━━━ Task input ━━━

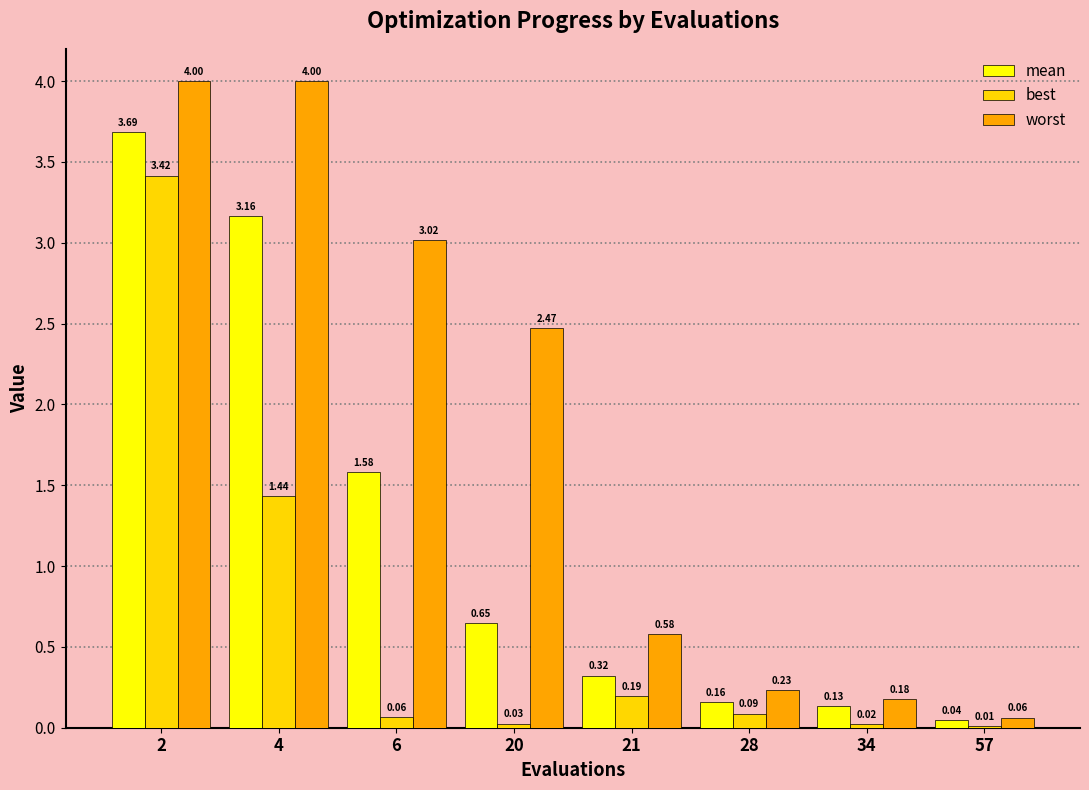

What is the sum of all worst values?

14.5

━━━
━━━ Task input ━━━

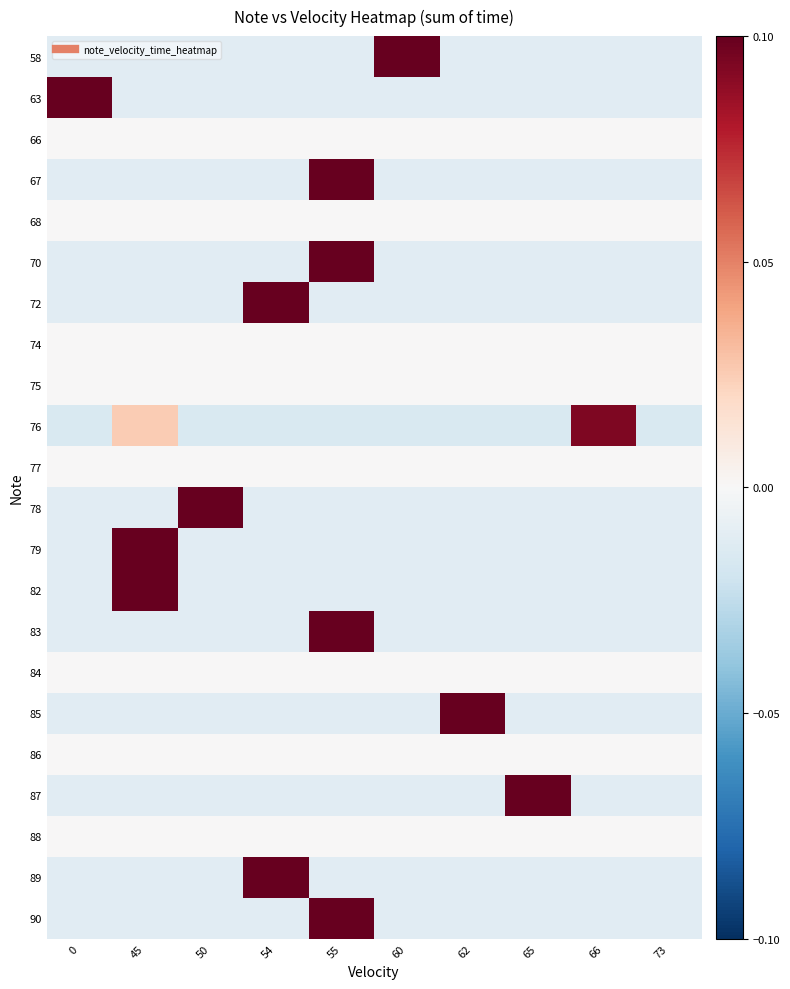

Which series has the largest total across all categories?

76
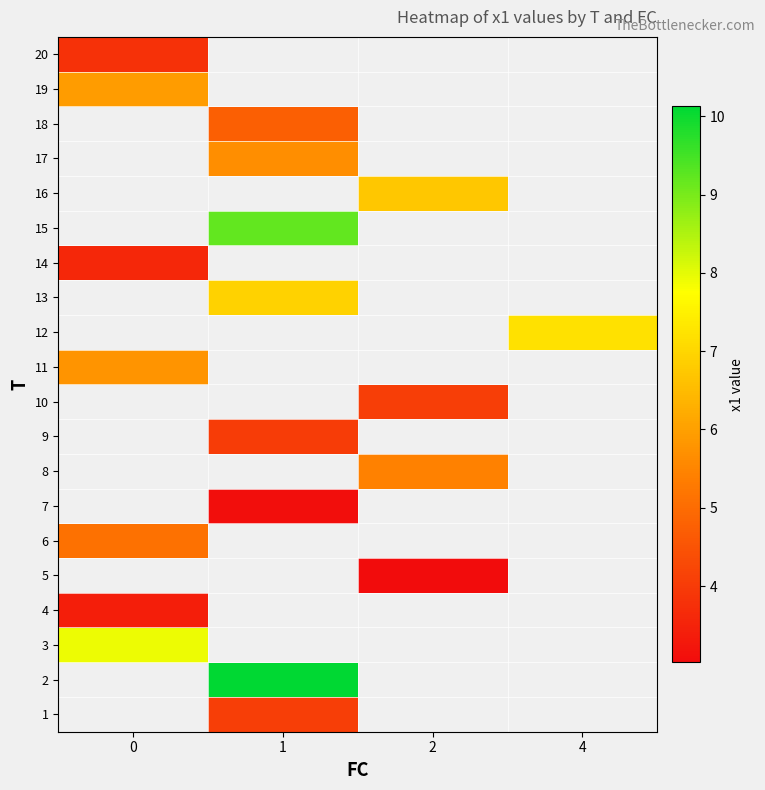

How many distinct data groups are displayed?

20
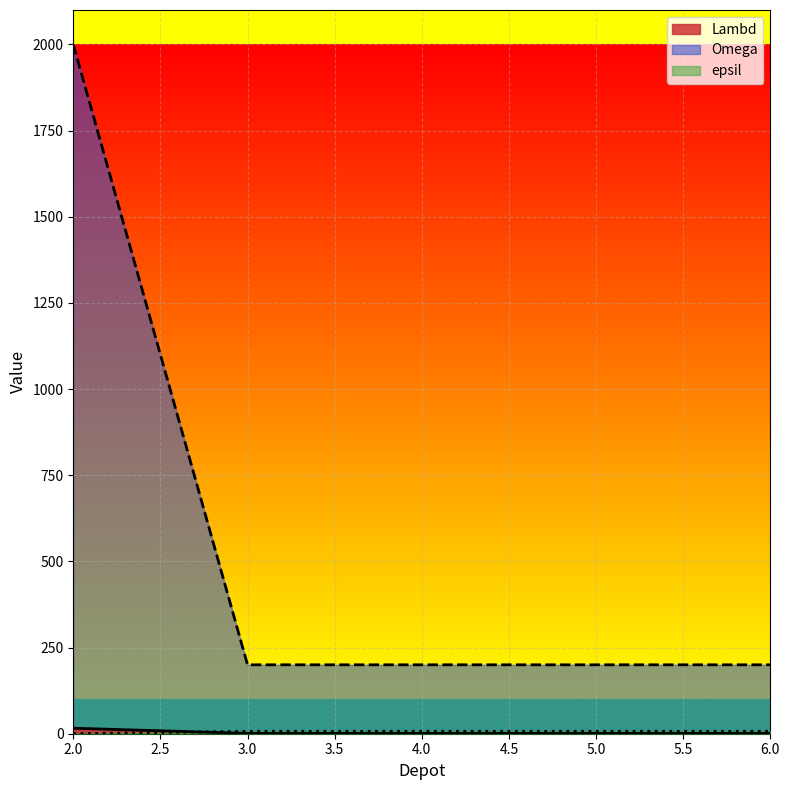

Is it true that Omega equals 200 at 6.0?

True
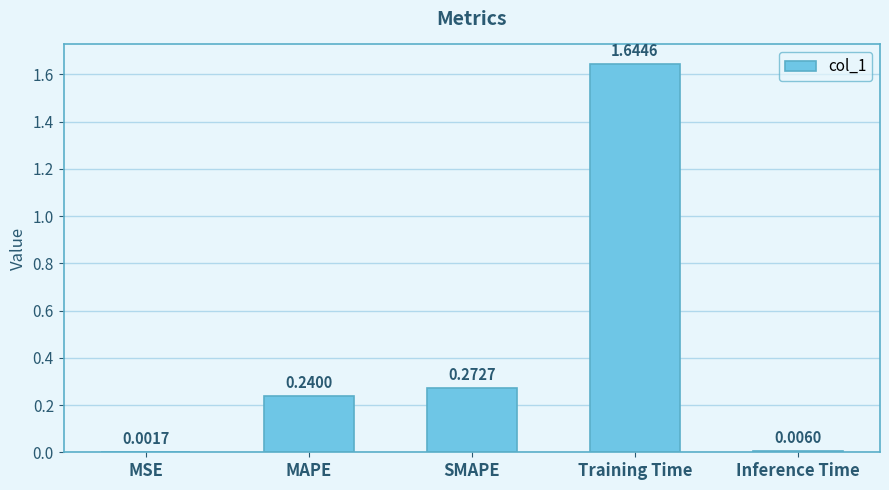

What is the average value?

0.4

━━━

Locate every line in the records above that contains the string "What" and copy each one. Case counts.

What is the sum of all worst values?
What is the average value?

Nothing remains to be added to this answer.